Hello, you have come here looking for the meaning of the word
User:Conrad.Bot/Indexing. In DICTIOUS you will not only get to know all the dictionary meanings for the word
User:Conrad.Bot/Indexing, but we will also tell you about its etymology, its characteristics and you will know how to say
User:Conrad.Bot/Indexing in singular and plural. Everything you need to know about the word
User:Conrad.Bot/Indexing you have here. The definition of the word
User:Conrad.Bot/Indexing will help you to be more precise and correct when speaking or writing your texts. Knowing the definition of
User:Conrad.Bot/Indexing, as well as those of other words, enriches your vocabulary and provides you with more and better linguistic resources.
This page may be out of date, but it should accurately reflect the current status when it was updated.
Languages
- On multiple pages: Hungarian, Irish, Italian, Spanish, Galician, Ancient Greek, English, Lithuanian
- On one page:Mapudungun, Hiligaynon
Overview
create_indices.sh
Downloads the latest XML dump from http://devtionary.info/w/dump/xmlu and then runs the following programs.
nicen.dump.awk
Normalize the XML dump, removing entries I am uninterested in, and formatting those that I am more readably
extract_words.awk
Scan through the dump and add every entry that contains at least one definition that doesn't look like a "form of" definition to a list. This step also stores any audio files it finds, as well as noting whether the link will need a #Language as it is not the first section on the page.
- Entries whose only definition line consists entirely of a template (except
{{SI unit}}
and {{given name}}
) are excluded
- Definitions start with "compound of" are excluded
- Definitions that contain variations on X form of, where X is present/perfect/plural/singular/past historic/preterite/compound/ending in ive are excluded.
- This is of course guess work, and if you notice words that should be in the index, but aren't, or words that shouldn't be in the index but are, let me know.
get_trans.py
Scan through the dump and add every translation of words in languages that are being indexed, and add them to the lists created in 2.

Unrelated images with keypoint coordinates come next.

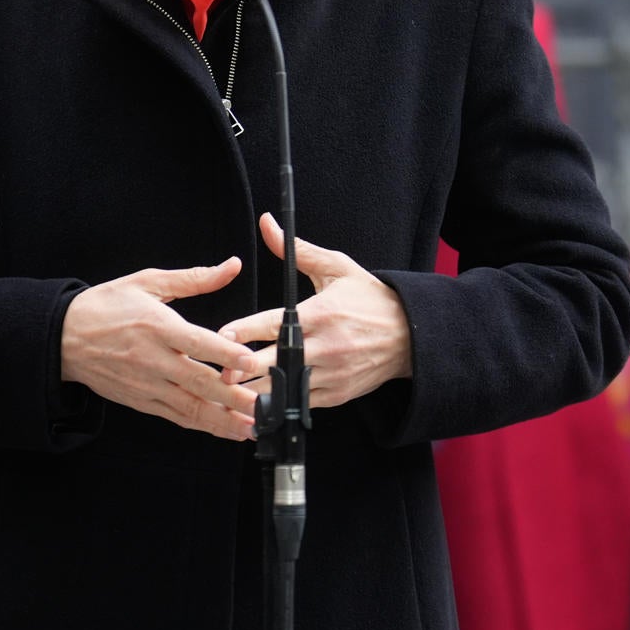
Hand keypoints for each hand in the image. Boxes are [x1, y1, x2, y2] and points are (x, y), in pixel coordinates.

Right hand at [60, 257, 259, 440]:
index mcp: (156, 326)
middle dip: (233, 397)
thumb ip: (194, 278)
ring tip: (252, 427)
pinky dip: (204, 426)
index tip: (251, 362)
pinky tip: (227, 430)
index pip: (196, 342)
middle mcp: (152, 359)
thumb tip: (232, 266)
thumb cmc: (106, 306)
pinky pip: (177, 417)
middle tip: (263, 406)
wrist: (63, 337)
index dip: (225, 354)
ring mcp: (147, 385)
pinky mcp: (142, 401)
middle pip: (198, 381)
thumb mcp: (147, 282)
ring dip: (223, 420)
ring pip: (191, 408)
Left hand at [218, 213, 411, 409]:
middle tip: (219, 373)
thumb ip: (297, 250)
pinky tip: (259, 405)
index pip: (275, 323)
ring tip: (232, 393)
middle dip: (246, 369)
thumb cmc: (369, 299)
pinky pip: (301, 403)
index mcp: (321, 313)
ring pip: (286, 389)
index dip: (245, 331)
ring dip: (259, 392)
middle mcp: (325, 345)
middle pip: (277, 362)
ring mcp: (332, 373)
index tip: (221, 335)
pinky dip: (280, 404)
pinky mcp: (337, 395)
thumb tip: (267, 223)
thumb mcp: (337, 268)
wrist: (410, 335)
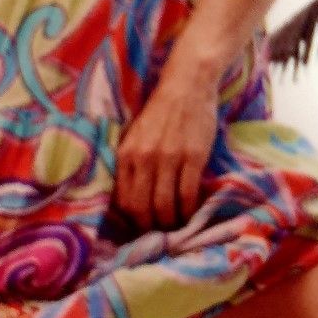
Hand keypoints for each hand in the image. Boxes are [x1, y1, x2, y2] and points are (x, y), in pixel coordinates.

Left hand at [111, 74, 218, 232]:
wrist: (186, 85)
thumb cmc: (159, 111)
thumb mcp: (134, 135)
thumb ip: (129, 163)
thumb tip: (127, 198)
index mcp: (126, 153)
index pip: (123, 200)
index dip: (132, 220)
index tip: (140, 226)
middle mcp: (145, 158)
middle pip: (142, 208)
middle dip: (150, 227)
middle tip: (158, 232)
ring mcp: (170, 158)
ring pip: (166, 206)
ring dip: (171, 222)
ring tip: (176, 225)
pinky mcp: (193, 157)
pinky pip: (188, 194)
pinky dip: (189, 210)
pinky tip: (191, 213)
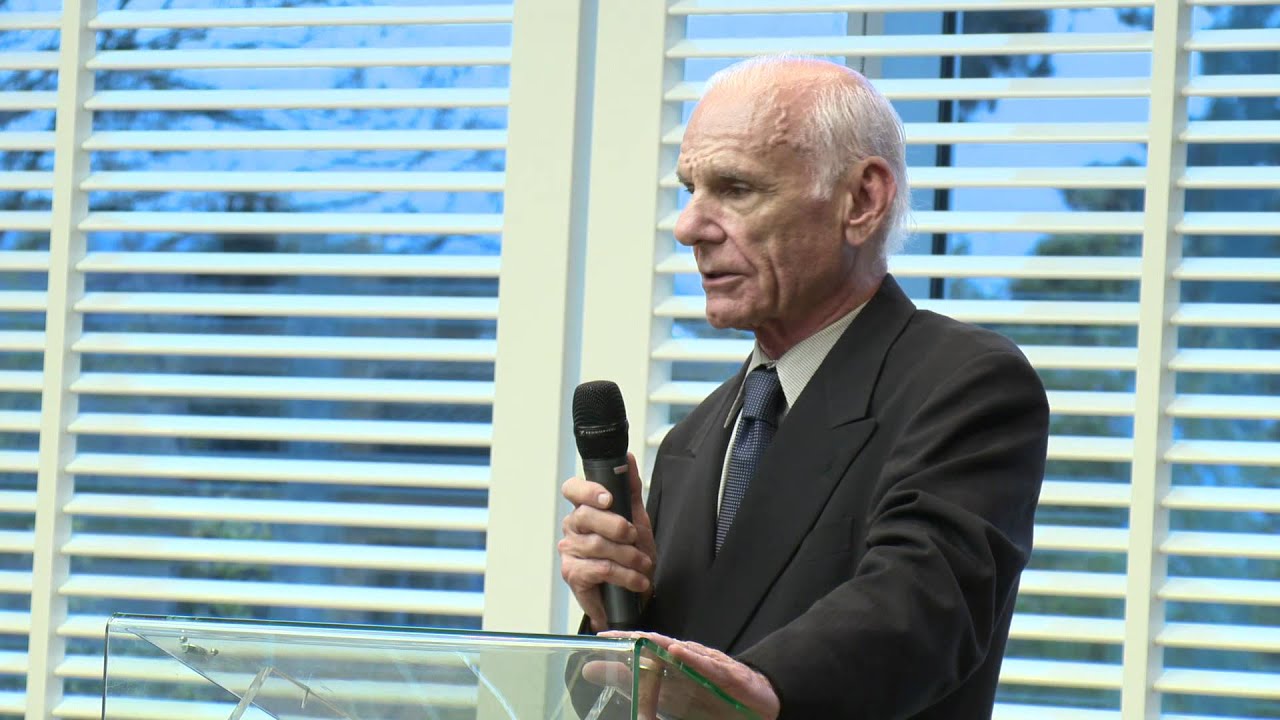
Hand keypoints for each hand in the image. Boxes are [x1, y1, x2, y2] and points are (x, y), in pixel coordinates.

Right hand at [558, 453, 656, 631]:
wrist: (631, 595)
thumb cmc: (630, 555)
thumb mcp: (636, 519)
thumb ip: (631, 489)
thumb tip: (627, 458)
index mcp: (584, 509)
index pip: (572, 489)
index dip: (587, 490)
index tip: (608, 498)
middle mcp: (572, 528)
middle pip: (585, 516)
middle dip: (616, 526)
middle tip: (634, 536)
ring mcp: (569, 551)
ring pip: (596, 545)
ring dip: (628, 555)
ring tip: (644, 564)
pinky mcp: (573, 574)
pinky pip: (599, 569)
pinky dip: (624, 575)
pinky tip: (637, 580)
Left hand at [600, 631, 780, 719]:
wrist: (757, 700)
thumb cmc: (710, 693)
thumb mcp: (668, 694)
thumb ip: (635, 684)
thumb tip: (597, 674)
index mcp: (673, 664)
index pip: (644, 648)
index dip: (623, 642)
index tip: (599, 638)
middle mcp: (688, 657)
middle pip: (658, 643)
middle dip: (634, 638)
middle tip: (612, 636)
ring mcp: (708, 663)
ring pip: (681, 650)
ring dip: (659, 643)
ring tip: (639, 640)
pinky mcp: (727, 674)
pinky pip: (708, 664)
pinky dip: (693, 657)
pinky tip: (678, 652)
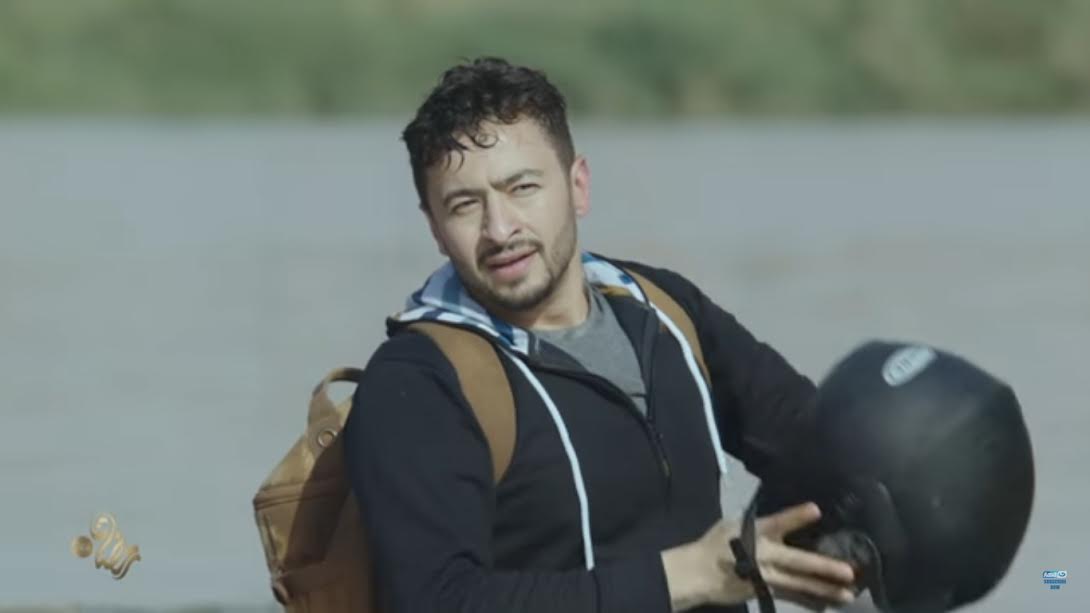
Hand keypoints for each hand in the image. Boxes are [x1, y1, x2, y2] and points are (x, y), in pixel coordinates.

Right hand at [662, 502, 856, 611]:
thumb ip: (758, 525)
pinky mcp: (763, 592)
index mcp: (755, 533)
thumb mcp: (733, 525)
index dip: (796, 517)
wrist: (697, 574)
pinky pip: (791, 596)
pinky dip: (809, 600)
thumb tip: (781, 522)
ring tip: (848, 594)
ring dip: (824, 590)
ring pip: (799, 584)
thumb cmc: (715, 544)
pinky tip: (827, 604)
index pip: (778, 523)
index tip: (816, 510)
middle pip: (796, 561)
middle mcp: (763, 555)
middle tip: (849, 571)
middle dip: (823, 567)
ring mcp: (765, 578)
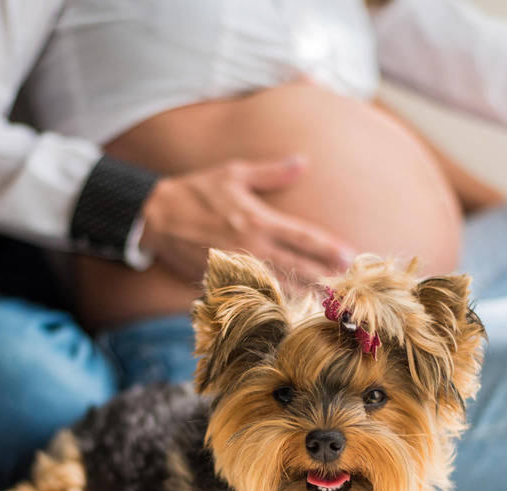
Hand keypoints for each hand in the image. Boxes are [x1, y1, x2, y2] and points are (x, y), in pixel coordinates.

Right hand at [139, 154, 356, 290]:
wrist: (156, 217)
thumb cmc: (197, 191)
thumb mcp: (234, 173)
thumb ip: (272, 172)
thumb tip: (303, 161)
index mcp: (258, 220)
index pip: (302, 236)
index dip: (327, 247)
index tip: (349, 255)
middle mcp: (251, 247)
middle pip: (297, 267)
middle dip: (324, 276)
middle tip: (350, 286)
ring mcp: (238, 268)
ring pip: (279, 287)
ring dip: (304, 295)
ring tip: (329, 303)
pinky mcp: (224, 280)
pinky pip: (254, 296)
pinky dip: (274, 304)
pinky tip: (291, 312)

- This looks for any line starting with "*<Language name>:"
- It discards everything in (brackets).
- It will include anything in a
{{t}}
template or {{l}}
template.
- It will include any remaining links.
- If the entire line looks like a valid term, then it will include the whole line.
get_missing.py
(For some languages) scan through the current index for that language and add all words there to the list as "missing".
split_index.<language name>.pl
Split the list for each language into files for each starting letter, corresponding to the list of entries on each page, and (for newly added languages) sort them, and divide them by second letter.
format_index.<language name>.pl
Format the per-letter lists into wikitext (for the older few languages, the sorting and splitting by second letter happens here).
indexupload.py
Upload each formatted output file
Sorting and splitting
For all languages, the strings are first normalized to lowercase. As I get round to it, I intend to rewrite the old-style ones as new style ones.
Ancient Greek
- Remove all space and punctuation.
- Treat any remaining non-alphabetic and
𐠀ϝϻϡϙ
as 0
.
- Remove diacritics.
- Split on first two characters.
- Use
el_EL.utf-8
to sort original strings.
Galician
- (old style)
- Remove all diacritics (except
ñ
).
- Treat non-alphabetic characters as
0
.
- Split on first two characters.
- Sort on normalised form.
Hungarian
- (old style)
- Replace
á é í ó ú ő ű
with a e i o u ö ü
- Treat non-alphanumeric characters as
0
- Split on fist two
(cs|gy|ly|ny|sz|ty|zs|0])
- Sort on normalised form.
Irish
- Remove all space and punctuation.
- Treat any remaining non-alphabetic as
0
.
- Remove diacritics.
- Remove any leading
an
.
- Split on first two characters.
- Use
gl_GL.utf-8
to sort original string.
Italian
- (old style)
- Remove all diacritics.
- Remove any leading
a
.
- Treat non-alphabetic characters as
0
.
- Split on first two characters.
- Sort on normalised form.
Spanish
- Remove all space and punctuation.
- Treat any remaining non-alphabetic as
0
.
- Split on first two
(ñ|ll|ch|0])
- Use
es_ES.utf-8
to sort original string.
Currently all languages are treated about the same:
- Strikethrough links that were added as "missing" from the inde<xes
- Add an
{{audio-list}}
for an audio file, if one was found.
- Abbreviate PoS and add that in italics.
- Add an * linked to any entries which contained the word.
- Add #<language name> to links that were not the first on the page.
- Put the lists (#-lists) into a
<div class="index"></div>
seperated by ===-headings and a table of contents.
- This means that the lists run horizontally, this means that they can change width to fill the maximum amount of space available to them, and that users can continue scrolling downwards without having to go up to find the next column.